After head count formation we were told that we would be stationed here, temporarily, at the Replacement Bn. until we receive our permanent duty orders. This could take up to two weeks. Every day we would be expected to report, in uniform, for 0900 formation and end of day formation at 1700. We had to stay in the barracks at all times if we were below a certain rank. I was an E-1 (private), the lowest rank on the totem pole. For two days I watched Armed Forces Network on the T.V. in the day room. A.F.N. is the cheesiest television network ever created in the history of television. They showed mostly American movies, however, their commercials were painfully aimed at young American soldiers stationed in a foreign country. One commercial in particular was all about shining boots. I couldn’t help but laugh at the loud obvious attempt at a subliminal message. The guy in the commercial  seemed to have met a beautiful woman and drove a motorcycle just because he shined his fucking boots. The only problem I saw with this dilemma was no one else in the day room laughed. One soldier actually went to get his boots and started to shine them. I was beginning to question my career choice when the C.Q. called my name over the P.A. system. My orders had arrived.

I was to report to the 12th Evacuation Hospital, Weisbaden Army Airbase, Weisbaden Germany the following day. I would be traveling by taxi.


8 thoughts on “21st Replacement Battalion, Frankfurt Germany

  1. what year were u there i was stationed there at guetluit sic 67-69


    1. I went through the 21st during the Winter of 1969. I was told that it was an Gaspo Headquarters and jail. They put us in cells to sleep in. I found the German beer to be much stronger than american beer and got blasted in the EM club.


    2. I was also stationed at Gutleut Kaserne from 1965 to 1967. Great bunch of people


    3. I was there from 11-67 to 11-68 cook in mess hall.


  2. I arrived at the 21st Replacement Bn in August 1983. I was very lucky, I arrived in the morning and was assigned to the 559th Engr Bn in the afternoon. I was subsequently assigned to the 516th Engr Co for the next 6 yrs.


  3. I arrived there in February 1980,fresh from OSUT/AIT in Ft.Knox.I was lucky enough to only be there for a few days,possibly 3-4,then over to Drake/Edwards Kaserne for assignment to the 3rd Armored Division (now deactivated)Here I was offered acting corporal to stay and supervise incoming recruits but I was eager to work my MOS (19E tanker) Ended up in HHC,2nd Bde. in Gelnhausen,2( miles east of Frankfurt) as track dvr. in Brigade S-2.Hated it but after getting Bde.Soldier of the Quarter ,they let me go to C 1/33 Armor.PCS’d to Ft.Riley ,Ks in January ’82 to A 2/63 Armor and ETS’d as Sgt. that October.Enjoyed nearly every day 🇺🇸


  4. I too was told not to leave the building.
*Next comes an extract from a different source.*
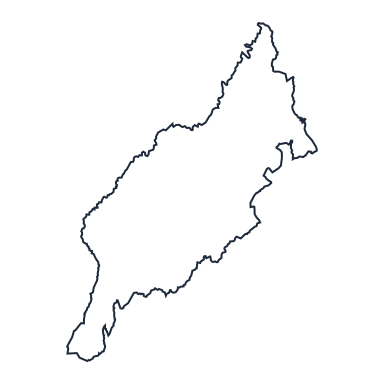 San Bartolo Tutotepec, Hidalgo, Mexico (Equal Earth projection)
{"feature_id": "50627088B89950958410687", "entity_name": "San Bartolo Tutotepec", "entity_type": "district", "adm_level": 2, "iso_a3": "MEX", "parent_name": "Mexico", "parent_adm1": "Hidalgo", "projection": "equal_earth", "projection_center": [-98.204, 20.469], "detail": "fine", "context": "isolated", "style": "outline", "palette": "slate", "viewbox_px": 384, "rotation_deg": 0, "n_neighbors": 0, "source": "geoboundaries", "source_scale": "gbopen_adm2", "svg_char_len": 5935}
<svg xmlns="http://www.w3.org/2000/svg" viewBox="0 0 384 384"><path d="M87.3,361.0L88.6,360.0L89.6,360.4L92.8,358.5L93.5,357.0L94.6,356.4L97.8,355.8L98.7,355.0L99.0,353.3L99.7,353.9L100.5,353.5L102.1,351.7L103.6,351.4L105.1,346.8L104.6,344.2L104.0,343.7L104.3,342.4L103.6,340.8L104.2,338.6L103.8,336.7L104.1,335.3L103.4,334.8L102.9,330.0L104.0,326.7L105.0,325.6L105.0,328.6L106.0,329.0L106.1,330.3L107.0,331.5L108.3,335.5L109.6,333.8L111.7,327.8L113.7,325.4L113.4,324.2L115.0,320.5L115.1,319.1L114.6,318.8L114.1,314.5L114.4,313.4L113.5,309.8L114.4,308.1L113.5,307.6L113.4,306.9L114.3,303.5L116.6,302.3L117.0,300.3L117.7,300.4L120.4,308.3L122.0,308.7L123.4,307.9L123.3,307.2L124.4,305.8L128.1,303.2L133.9,292.9L136.6,292.5L138.2,294.1L139.8,293.5L140.9,294.3L141.9,293.7L143.5,294.0L143.8,296.0L145.9,296.9L146.7,296.5L147.0,295.4L150.3,293.1L151.1,290.5L154.2,289.5L155.0,288.3L157.6,289.9L159.0,289.0L162.2,290.2L162.6,291.6L164.8,292.4L165.9,295.7L166.6,294.0L169.1,292.7L170.0,290.1L170.8,290.2L171.4,291.7L173.3,292.7L175.7,292.2L177.6,289.7L177.9,287.4L179.1,287.7L180.7,286.7L183.6,286.4L183.7,285.1L185.2,284.6L185.7,282.8L187.0,281.2L189.6,279.8L189.7,277.8L191.3,275.5L192.4,270.7L195.3,269.5L195.8,268.4L196.7,268.3L197.4,262.3L200.2,263.0L200.8,261.5L203.9,259.4L203.7,257.2L204.4,256.2L205.7,256.2L205.9,257.8L206.5,258.2L210.0,256.4L210.5,257.2L210.9,260.2L212.0,261.6L213.1,262.0L215.0,261.4L216.5,262.2L217.7,262.1L218.8,259.9L221.4,258.1L221.6,254.6L222.6,252.7L225.4,252.0L225.6,250.7L224.4,249.0L224.7,247.5L227.4,245.8L227.9,244.1L229.4,243.5L230.0,241.5L233.8,241.1L234.8,239.8L235.3,237.9L236.7,236.7L240.7,238.4L245.4,234.0L247.1,234.0L247.6,232.9L249.4,232.3L249.7,230.8L254.8,226.7L256.4,226.2L257.4,223.3L260.1,222.5L259.0,220.0L256.8,217.8L254.7,214.3L254.4,207.0L253.8,206.5L250.6,207.1L250.4,203.0L254.4,195.3L256.6,192.8L257.9,192.6L259.6,190.8L260.2,191.0L260.5,190.0L263.7,187.8L264.3,186.6L268.5,185.4L271.2,183.0L271.2,182.1L267.9,180.0L266.0,178.3L265.4,177.0L263.6,175.7L266.8,169.1L268.1,168.1L269.0,168.2L272.4,172.4L278.6,168.2L280.9,165.6L281.9,158.0L281.8,152.3L280.1,150.1L276.5,147.9L276.6,147.0L278.2,145.8L279.3,143.7L280.4,144.0L286.2,142.9L288.8,144.6L290.2,142.8L291.0,140.6L292.2,140.7L292.2,142.1L291.0,143.9L290.9,147.9L292.2,150.7L291.6,151.3L291.6,152.7L293.0,154.4L292.8,159.2L294.2,158.3L297.6,157.8L299.3,156.5L303.5,157.0L304.8,155.6L305.6,155.5L308.4,151.4L310.9,151.7L311.1,153.0L312.6,153.4L313.4,152.4L316.6,150.9L316.8,149.4L315.8,146.5L312.0,140.3L306.6,134.2L304.7,129.8L304.6,128.3L305.4,124.5L304.2,120.6L305.3,119.3L304.7,118.9L303.8,119.9L302.7,118.8L302.3,119.6L303.0,122.5L302.4,122.7L302.5,121.6L301.6,121.0L301.3,119.6L300.9,120.5L300.4,120.4L300.8,118.7L300.5,118.0L299.8,118.5L298.9,117.4L298.3,117.5L296.6,114.9L295.7,114.6L294.5,113.2L292.5,109.0L292.3,105.8L293.6,104.3L294.4,101.5L293.1,99.5L293.4,98.2L292.3,96.5L292.2,95.0L293.8,91.1L294.0,88.6L293.6,87.4L294.3,86.4L293.1,83.7L293.4,82.2L292.8,80.8L293.5,77.4L293.1,77.0L291.7,77.7L287.0,81.0L285.5,74.0L278.8,71.6L274.6,71.7L273.2,70.9L272.9,66.8L272.0,66.2L271.8,63.8L272.9,59.6L275.0,59.0L276.1,57.8L276.3,55.2L277.4,54.7L277.7,52.3L276.9,52.4L275.6,48.6L273.0,44.6L273.2,42.9L272.1,42.0L272.1,37.5L271.2,36.4L272.1,34.7L272.1,33.0L272.5,32.5L272.2,31.3L270.6,30.4L269.4,27.6L267.6,25.7L265.5,25.3L263.1,23.4L260.6,23.7L259.2,23.0L258.0,23.5L257.8,24.9L261.1,27.7L261.2,28.8L260.2,30.4L259.9,33.4L257.6,33.6L257.2,37.2L255.8,38.3L255.2,41.7L252.7,41.0L252.1,44.0L250.1,45.3L246.6,44.2L245.0,45.0L246.1,46.6L250.4,47.4L252.0,48.6L251.4,50.0L247.7,50.9L247.6,51.9L249.8,55.5L249.7,57.5L248.3,58.1L242.2,52.3L240.8,56.4L241.0,57.5L242.2,58.5L242.0,59.7L240.6,62.5L237.8,62.6L237.5,65.5L235.3,68.1L235.4,70.8L233.9,72.5L233.4,74.0L231.7,75.4L231.6,78.1L228.1,80.4L227.4,81.5L227.2,84.8L226.1,84.9L223.6,82.1L222.1,81.8L221.8,84.0L222.8,88.2L222.6,92.3L223.4,93.4L223.4,94.1L222.3,96.6L220.4,97.9L218.9,98.0L218.3,99.0L218.3,100.5L219.2,101.0L219.6,102.4L219.1,104.1L217.6,104.3L218.4,107.9L215.8,107.8L212.9,109.4L211.1,114.7L209.3,116.3L205.6,122.6L201.6,125.0L198.9,123.6L198.0,124.6L197.7,126.7L194.7,125.1L192.7,127.1L192.7,129.8L192.1,130.2L191.3,130.1L189.4,127.8L186.6,127.9L184.9,126.1L182.4,127.1L179.0,124.8L176.1,125.0L173.6,126.8L172.8,125.8L172.5,123.8L165.8,130.3L163.3,129.5L158.1,132.6L156.0,136.6L156.2,138.4L154.6,140.4L156.2,143.2L156.5,144.7L153.9,145.5L153.8,148.2L153.2,149.7L149.0,151.1L148.5,154.6L147.3,156.1L145.7,155.5L145.2,154.8L145.1,152.8L143.2,151.7L141.9,152.9L141.9,155.4L139.4,155.2L138.2,156.9L136.2,156.3L134.7,156.9L133.8,158.2L133.8,160.1L133.1,161.8L130.7,162.1L126.9,169.3L125.5,170.4L123.8,173.8L122.8,174.4L121.6,177.6L119.2,177.6L117.8,178.3L117.4,179.4L117.8,180.7L116.3,181.3L115.9,182.3L116.0,183.7L117.0,185.0L116.9,186.0L115.9,186.4L116.3,188.0L113.8,188.8L113.5,192.0L111.1,194.0L109.7,194.2L109.2,195.1L107.7,195.1L107.1,197.4L105.8,197.6L104.3,196.7L103.5,197.1L102.0,200.0L101.4,202.4L99.1,202.2L98.4,203.8L97.0,204.3L96.8,206.5L97.6,207.1L97.5,207.8L94.5,207.7L94.5,209.5L92.6,209.1L91.3,211.3L89.5,212.2L89.2,214.7L86.5,214.4L86.2,216.6L83.3,219.2L83.9,221.3L83.7,223.4L84.7,225.0L84.9,226.4L83.7,228.4L82.4,228.6L81.3,231.2L82.0,232.4L82.1,234.8L81.2,236.1L81.2,236.9L82.8,239.6L83.3,242.1L85.9,243.8L86.8,243.8L87.1,245.5L88.4,246.5L88.7,247.1L88.5,247.7L89.5,248.7L89.3,249.9L90.5,250.9L91.9,250.8L92.2,251.6L91.7,253.3L93.6,254.0L95.9,258.8L98.3,262.2L98.5,264.7L99.1,265.0L99.1,266.2L98.1,268.1L98.5,269.2L97.7,273.1L98.0,275.5L97.0,276.7L97.4,278.5L97.0,280.6L93.7,287.6L93.0,292.3L90.4,293.8L91.2,295.7L91.0,298.0L91.5,298.7L90.9,301.4L89.9,303.6L89.4,303.7L88.7,306.6L87.2,307.9L87.0,309.5L84.0,314.1L84.9,313.5L84.3,314.8L84.7,315.2L84.0,319.2L83.9,323.4L81.0,323.2L75.3,330.4L74.0,330.9L72.1,337.3L67.2,346.3L67.4,347.1L67.9,347.2L68.2,349.2L67.5,353.6L76.8,353.1L79.6,357.7L87.3,361.0Z" fill="none" stroke="#1e293b" stroke-width="2"/></svg>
I put on my clothes from home, walked right out and began to explore the German Gasthuases of Frankfort. I did the same thing after morning formation for five days until I get my orders to go to Bamberg 1st of the 75th FA


  5. I got there in late July 1974. The draft had been abolished, VOLAR was here. At first, Uncle Sam had a tough time filling the ranks. On Rhein-Main AFB, you had to watch who you listened to as far as what your next step of in-processing would be. You had your orders, you knew where you should wind up.
    If you listened to the wrong guy, you were ushered into some Army style vehicle and you wound up in a place other than what your orders said. You were ‘shanghaied’. If you listened to the right guy, you wound up at the 21st. I did. I stayed there only one night. The following morning I was put on a train to Stuttgart where I was supposed to go. I was only an E-2, but I did not have to stay in the billets. I went to a Gasthaus and tried German beer and a Schnitzel. We were treated nicely and respectfully by the CQ and other ‘attendants’.